Sources inform Shams Charania of The Athletic that nine-year veteran center Meyers Leonard is going to audition for LA this Friday. Leonard will be the second confirmed center that the Lakers are set to work out tomorrow, as it was also announced earlier today that LA is also taking a look at former four-time All-Star five DeMarcus Cousins.
Unlike Cousins, however, Leonard did not suit up anywhere at all last season. That was more a consequence of off-court issues than it was a reflection of his on-court play, though he dealt with major injury problems during his last NBA season in 2020-21. The seven-footer out of the University of Illinois only played in two games before requiring season-ending surgeries to his shoulder and ankle.

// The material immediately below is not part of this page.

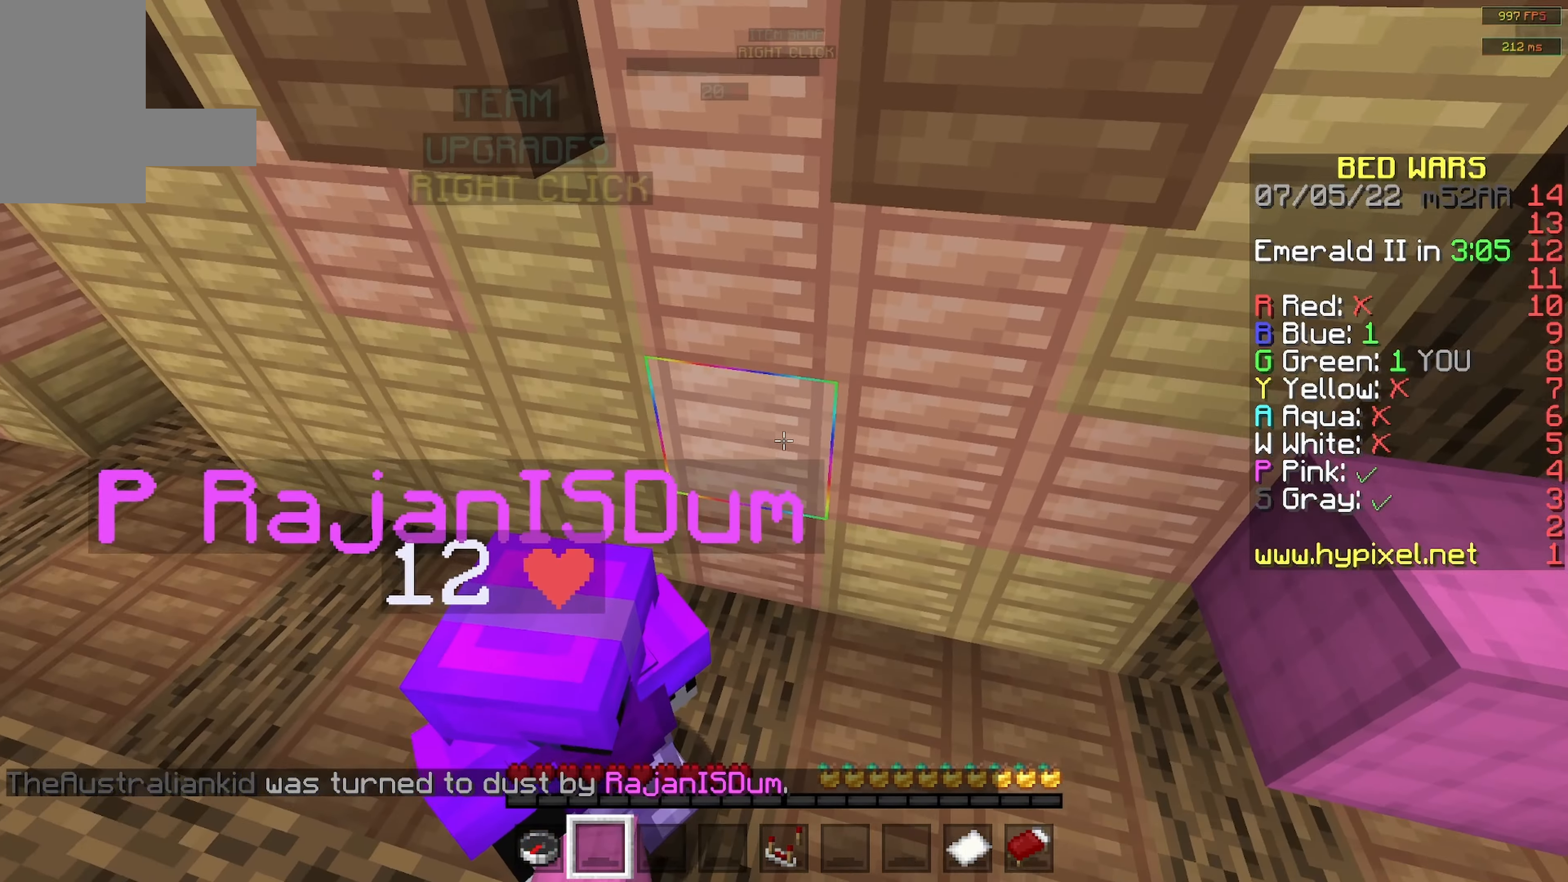
{"keys": [], "mouse": [], "events": []}
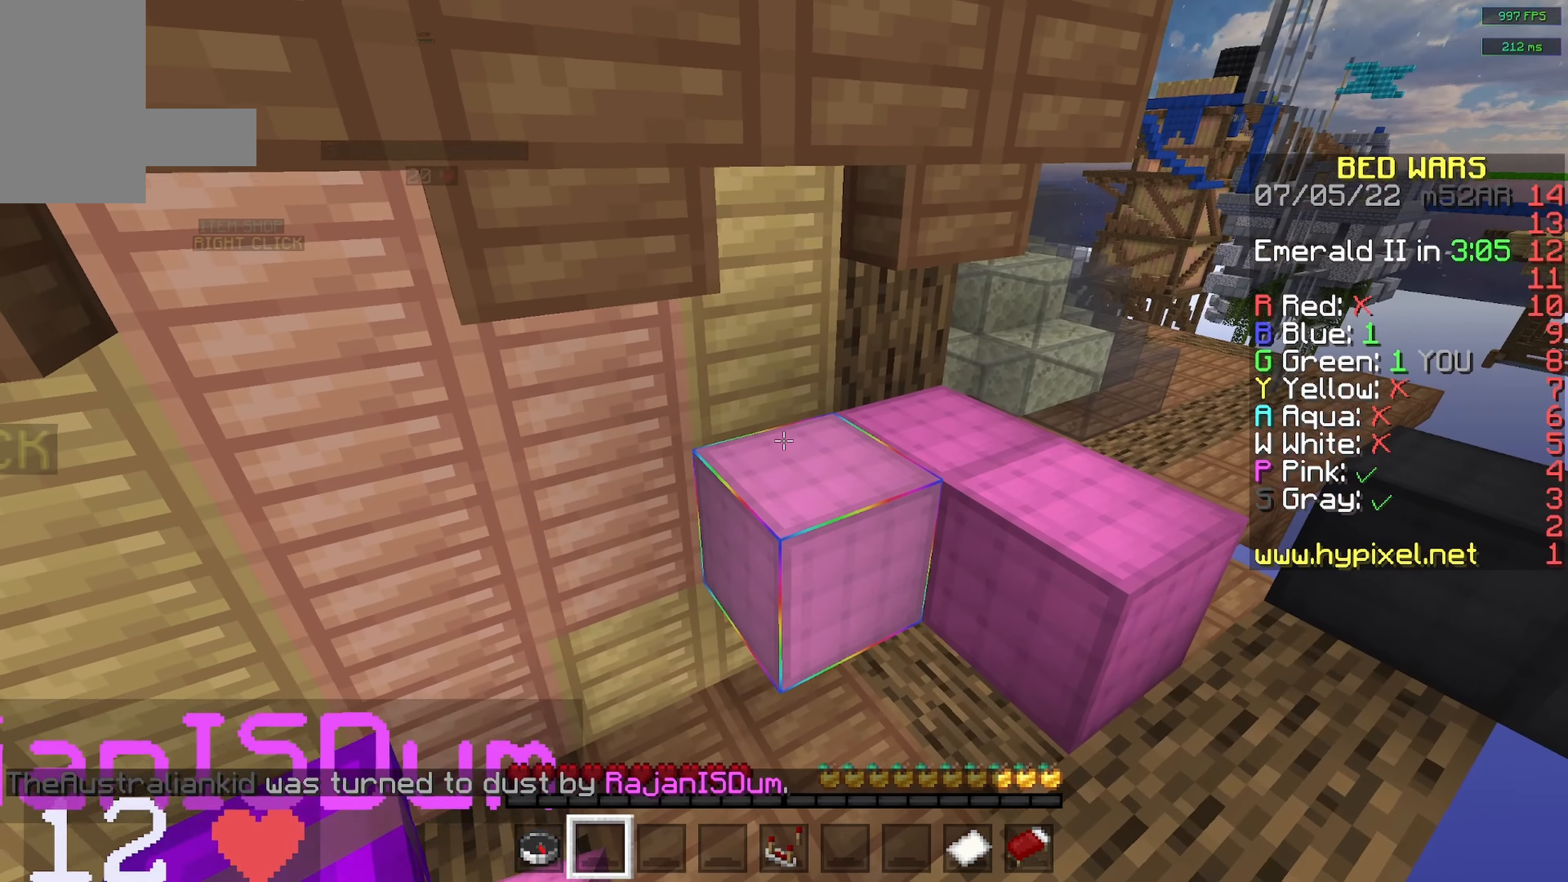
{"keys": ["d", "w"], "mouse": [], "events": [[100, "w", "down"], [317, "d", "down"]]}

After saying an antisemitic slur during a Twitch live-stream, the seven-footer was fined to the tune of $50,000 by the Miami Heat (the maximum permitted) and suspended by the team. The Heat ultimately gave up a future second-round draft pick just to get off his contract later that season, shipping him out to the Oklahoma City Thunder, who subsequently waived the rest of Leonard's (insanely generous) $9.4 million contract. Leonard quickly apologized for the incident (unlike some other hypothetical future Lakers), and was enrolled in a cultural diversity program by the NBA.
He has spent the last few years continuing to try to grow from his mistake, spending time with Jewish leaders and the larger Jewish community, Charania tweets. It does seem like he is truly remorseful for his offending comment, so kudos to him for putting in the time.
Leonard also invoked controversy when he refused to kneel during the national anthem while on the 2020 Orlando "bubble" campus for Miami's NBA Finals run, despite all of the rest of his Heat teammates and coaches (and their NBA Finals opponents, your Lakers) doing so. The kneeling was done to protest then-recent police violence against George Floyd, Breonna Taylor, and Jacob Blake that year. Leonard explained that he would not kneel because he felt that it would be construed as opposition to the U.S. military somehow (despite that not at all being the point of the kneeling). The kneeling-during-the-anthem gesture was originated by then-San Francisco 49ers quarterback Colin Kaepernick in 2016, who consulted with a Green Beret in determining what the right level of protest would be that could still honor the nation's military.
Controversies aside, adding Leonard is not the kind of personnel decision that will set the world on fire, and it remains to be seen what kind of basketball shape the big man is even in after not having played professionally anywhere in two calendar years.
Through 447 games (93 starts) with the Portland Trail Blazers and Heat, the 30-year-old center holds modest averages of 5.6 points, 3.9 rebounds and 0.9 assists per game in 16 minutes, mostly as a reserve. But his appeal to LA on paper makes sense, given that he is fairly athletic and could help out the team defensively in the paint, but also -- more importantly -- he's a knockdown floor-spacer. Leonard boasts a sparkling 39% three-pointer conversion rate on 1.9 tries a night over the duration of his career. Even when the volume increases dramatically, Leonard can still get the job done, as he proved when he made 37.7% of his 3.7 triple tries for Portland in 2015-16.